Blessées, une quinzaine de femmes sont assises à même le sol dans le « service Sambisa » du centre médical fédéral de Yola, dans le nord-est du Nigeria, où ont été transférées une partie des 275 femmes et enfants libérés de Boko Haram le week-end dernier.

Elles ont été blessées par balles ou ont marché sur des mines au moment où les soldats de l’armée nigériane les ont libérées des camps de Boko Haram, dans l’immense forêt de Sambisa, fief du groupe islamiste armé, dans l’Etat de Borno.

Dans leurs bras et sur des lits, de jeunes enfants souffrant de grave déshydratation et de malnutrition.

Zara Malam, 25 ans, est une de ces femmes. Son fils, Mohammed, âgé d’à peine un an, est malade depuis qu’ils ont été enlevés de leur village de Gumsuri, il y a cinq mois, dit-elle, « et personne ne lui a donné de médicament ».

« Ils (Boko Haram) n’ont rien fait pour lui. Et c’est le cas pour la plupart des autres enfants. Ils n’ont pas été alimentés correctement. Pas de nourriture, pas de vêtements, pas d’eau. Rien de tout ça… »

Trop faibles pour pleurer

Le petit Mohammed a d’abord séjourné dans le camp de Malkohi, en périphérie de Yola, où 275 femmes et enfants sont arrivés samedi dernier. Puis il a été transféré à l’hôpital cette semaine.

Ce minuscule garçon a les yeux creusés, et sa tête paraît énorme, sur son tout petit corps. Sa mère l’allaite, sous son long hijab.

Quatre autres petits avec la peau sur les os, transportés en même temps que Mohammed à l’hôpital, semblent trop faibles pour pleurer.

Mais dans le camp de Malkohi, les hurlements d’autres enfants résonnent.

« Quand les anciens otages sont arrivés, il n’y avait pas moins d’une centaine d’enfants », raconte Ruth Ugwu, une infirmière du camp.

« Quand nous les avons examinés, nous avons réalisé que 31 d’entre eux souffraient de malnutrition, et ils ont tous moins de cinq ans ».
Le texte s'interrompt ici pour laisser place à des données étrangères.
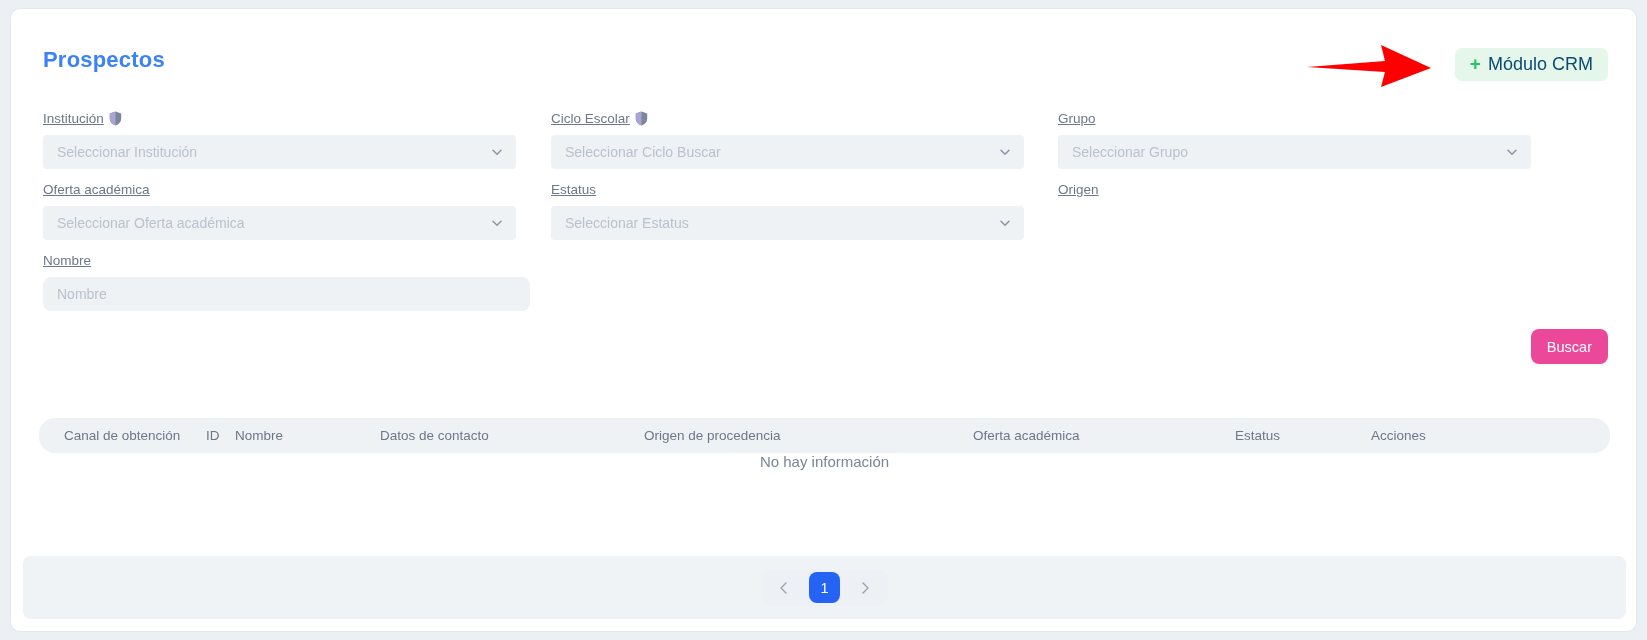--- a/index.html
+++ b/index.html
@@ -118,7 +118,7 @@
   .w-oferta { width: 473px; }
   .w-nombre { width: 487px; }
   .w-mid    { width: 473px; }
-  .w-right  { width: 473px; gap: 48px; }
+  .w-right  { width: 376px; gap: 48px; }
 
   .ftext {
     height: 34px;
Certains d’entre eux commencent déjà à aller mieux, grâce à un régime à base de lait en poudre, de vitamines, de jus et d’avoine, des denrées fournies par des organisations humanitaires, explique-t-elle.

Tous ceux qui sont traités à l’hôpital « devraient s’en sortir », selon Mme Ugwu. Dont le petit Mohammed.

Tombées enceintes en captivité

D’autres bébés doivent naître dans le camp de Malkohi dans les mois à venir, 10 à 15 ex-otages étant en milieu de grossesse, selon Mary Samuel Galadina une sage-femme à la retraite.

« Elles vont avoir besoin d’attention », ajoute-t-elle.

En attendant, ces femmes et ces jeunes filles font la queue pour recevoir des vêtements de seconde main donnés par les autorités locales, dans une cour devant les dortoirs.

Une d’entre elles, vêtue d’une longue robe et d’un voile – comme la plupart des femmes dans le nord du Nigeria, majoritairement musulman – tient dans ses mains un pantalon pattes d’éléphant argenté, l’air à la fois amusé et un peu perdu.

Ce camp poussiéreux accueillait déjà 850 personnes avant l’arrivée des ex-otages, des déplacés ayant fui leurs villages du nord de l’Adamawa à l’arrivée de Boko Haram l’année dernière, pour la plupart.

Des camions pick-up déchargent des sacs de riz, rangés dans des entrepôts où sont stockés pêle-mêle des matelas, des seaux en plastique, des sachets de nouilles instantanées.

D’ex-otages se reposent sur des nattes, à l’ombre des arbres.

« Quand ils sont arrivés samedi, ils sont venus directement vers les cuisines pour recevoir une tasse de thé, du pain, du lait, de l’eau », explique Hassan Bello, de l’agence de secours de l’Etat d’Adamawa (ADSENA).

Si des moyens ont été mobilisés pour apporter un soutien physique et moral à ces femmes et ces enfants, les autorités sanitaires de Yola avouent être débordées.

La capitale de l’Etat d’Adamawa a vu arriver un flux incessant de déplacés ces derniers mois, qui ont trouvé refuge dans les camps et dans des familles d’accueil.

Mohammed et les autres enfants déshydratés « sont restés quatre jours dans le camp sans médecin » s’insurge Turai Kadir. En l’absence d’ambulance, cette travailleuse sociale du camp a fini par transporter les malades elle-même à l’hôpital.

« La santé devrait être une priorité », regrette-t-elle, mais « le gouvernement local ne peut pas se charger seul du sort des déplacés ».